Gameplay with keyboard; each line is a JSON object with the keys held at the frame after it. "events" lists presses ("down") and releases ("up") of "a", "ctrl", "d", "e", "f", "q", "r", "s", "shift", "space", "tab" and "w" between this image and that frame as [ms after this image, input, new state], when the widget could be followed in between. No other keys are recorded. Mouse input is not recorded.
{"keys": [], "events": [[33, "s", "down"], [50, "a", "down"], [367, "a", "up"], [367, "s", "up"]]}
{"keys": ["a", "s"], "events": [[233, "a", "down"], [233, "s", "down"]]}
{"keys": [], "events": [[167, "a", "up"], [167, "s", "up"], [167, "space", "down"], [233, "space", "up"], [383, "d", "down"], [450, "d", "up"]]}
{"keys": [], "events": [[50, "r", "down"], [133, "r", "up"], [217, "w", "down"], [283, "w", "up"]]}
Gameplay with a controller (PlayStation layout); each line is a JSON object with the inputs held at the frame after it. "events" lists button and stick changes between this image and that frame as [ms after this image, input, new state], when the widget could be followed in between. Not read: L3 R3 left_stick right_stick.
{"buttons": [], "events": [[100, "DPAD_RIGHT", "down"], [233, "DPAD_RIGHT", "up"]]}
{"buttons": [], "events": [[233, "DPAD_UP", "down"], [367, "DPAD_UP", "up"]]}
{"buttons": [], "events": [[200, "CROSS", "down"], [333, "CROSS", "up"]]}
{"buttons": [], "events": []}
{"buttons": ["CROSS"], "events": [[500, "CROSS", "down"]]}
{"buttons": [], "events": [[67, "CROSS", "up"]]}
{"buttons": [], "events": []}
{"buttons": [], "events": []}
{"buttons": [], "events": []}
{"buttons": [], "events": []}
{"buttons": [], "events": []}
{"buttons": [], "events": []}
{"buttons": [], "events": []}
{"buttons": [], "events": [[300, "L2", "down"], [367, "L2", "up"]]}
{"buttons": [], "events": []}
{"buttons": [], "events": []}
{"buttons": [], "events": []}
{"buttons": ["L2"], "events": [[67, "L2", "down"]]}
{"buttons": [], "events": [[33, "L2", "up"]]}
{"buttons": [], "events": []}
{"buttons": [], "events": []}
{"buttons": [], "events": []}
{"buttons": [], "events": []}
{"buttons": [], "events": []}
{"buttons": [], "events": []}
= = =
• _WHAT TO WORK ON_: All records must be transcribed exactly, with none left out.

• _FINISHED EXERCISE_:
Gameplay with keyboard; each line is a JSON object with the keys held at the frame after it. "events" lists presses ("down") and releases ("up") of "a", "ctrl", "d", "e", "f", "q", "r", "s", "shift", "space", "tab" and "w" between this image and that frame as [ms after this image, input, new state], when the widget could be followed in between. No other keys are recorded. Mouse input is not recorded.
{"keys": [], "events": [[33, "s", "down"], [50, "a", "down"], [367, "a", "up"], [367, "s", "up"]]}
{"keys": ["a", "s"], "events": [[233, "a", "down"], [233, "s", "down"]]}
{"keys": [], "events": [[167, "a", "up"], [167, "s", "up"], [167, "space", "down"], [233, "space", "up"], [383, "d", "down"], [450, "d", "up"]]}
{"keys": [], "events": [[50, "r", "down"], [133, "r", "up"], [217, "w", "down"], [283, "w", "up"]]}
Gameplay with a controller (PlayStation layout); each line is a JSON object with the inputs held at the frame after it. "events" lists button and stick changes between this image and that frame as [ms after this image, input, new state], when the widget could be followed in between. Not read: L3 R3 left_stick right_stick.
{"buttons": [], "events": [[100, "DPAD_RIGHT", "down"], [233, "DPAD_RIGHT", "up"]]}
{"buttons": [], "events": [[233, "DPAD_UP", "down"], [367, "DPAD_UP", "up"]]}
{"buttons": [], "events": [[200, "CROSS", "down"], [333, "CROSS", "up"]]}
{"buttons": [], "events": []}
{"buttons": ["CROSS"], "events": [[500, "CROSS", "down"]]}
{"buttons": [], "events": [[67, "CROSS", "up"]]}
{"buttons": [], "events": []}
{"buttons": [], "events": []}
{"buttons": [], "events": []}
{"buttons": [], "events": []}
{"buttons": [], "events": []}
{"buttons": [], "events": []}
{"buttons": [], "events": []}
{"buttons": [], "events": [[300, "L2", "down"], [367, "L2", "up"]]}
{"buttons": [], "events": []}
{"buttons": [], "events": []}
{"buttons": [], "events": []}
{"buttons": ["L2"], "events": [[67, "L2", "down"]]}
{"buttons": [], "events": [[33, "L2", "up"]]}
{"buttons": [], "events": []}
{"buttons": [], "events": []}
{"buttons": [], "events": []}
{"buttons": [], "events": []}
{"buttons": [], "events": []}
{"buttons": [], "events": []}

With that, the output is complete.